As the Lead Author of a New Rule That Requires Adult Changing Tables in U.S. Airports, a Woman From Minnesota

As the Lead Author of a New Rule That Requires Adult Changing Tables in U.S. Airports, a Woman From Minnesota

MINNEAPOLIS — Lin Hood is always going somewhere. She has run marathons and climbed Kilimanjaro.

Her body changed when she became quadriplegic in 2018, but her will hasn’t changed. This is especially true after she learned that even something as simple as using a public bathroom was becoming incredibly hard.

“The floor was wet when we got there.” It was chilly. “It was dirty,” Hood said. “It was awful and I looked at my husband and thought, this is disgusting.”

She thought, If babies have changing tables, why don’t kids and adults?

Hood got to work and got the first changing table for adults in U.S. Bank Stadium. He also helped get the first one at the Minnesota State Fair, and now it’s the law in Minnesota that changing tables have to be in big, public new buildings.

Hood’s goal this month was to talk about airport bathrooms in Washington, D.C.

“All I could do was ask, ‘When are they going to listen?'” She said, “I need someone to hear me.”

They did it.

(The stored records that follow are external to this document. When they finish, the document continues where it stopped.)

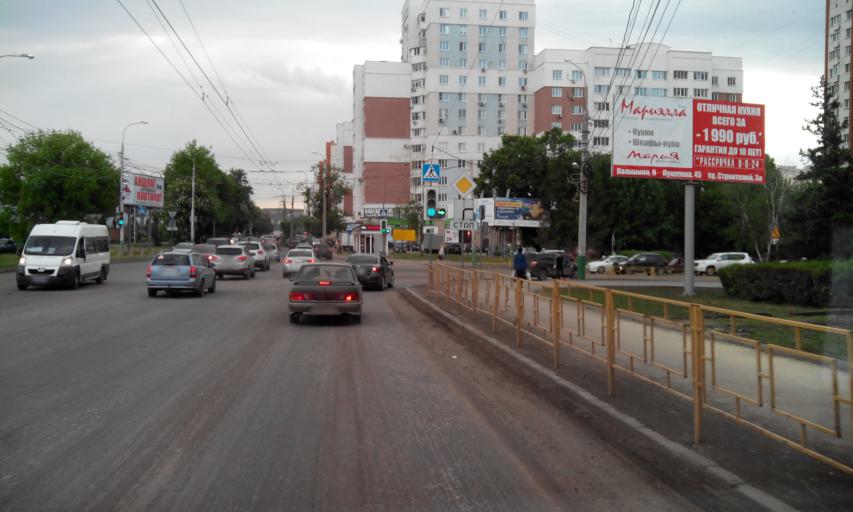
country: RU
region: Penza
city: Penza
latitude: 53.1974
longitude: 44.9994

Hood says that Minnesota congressmembers Betty McCollum and Dean Philips welcomed her with open arms. She told them about the stories of friends like Prince Cole, who is from Liberia but lives in Minnesota and really wants to go back home more often.

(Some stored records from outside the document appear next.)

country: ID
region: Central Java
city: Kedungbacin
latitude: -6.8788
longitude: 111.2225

“I get really scared every time I go to the airport.” “I worry about going to the bathroom,” Philips said. “You have to get changed and get changed on the floor so some people would rather stay at home than go through that, a humiliating experience.”

Hood pushed back against the norm, and the bill passed in the Senate. Airports in the United States will soon have to have changing rooms for adults.

“I got results and if I could have jumped out of this chair and jumped to the moon, I would have done it,” said Hood. “I was that happy and full of energy.” I was thrilled. “I felt so good that I wanted to hug everyone in Washington and tell them, ‘Well done, good and faithful servants.'”

“When I found out the change was coming, I was like, ‘Thank God for Linda,'” said Philips.

Because Hood can climb any rock.

There are already two changing tables for adults at the Minneapolis-St. Paul Airport. One is in Concourse D and the other is near where you get your bags.

Hood’s next job is to make federal laws more general, and she is pushing the Olympic Committee to add changing rooms for adults at their events.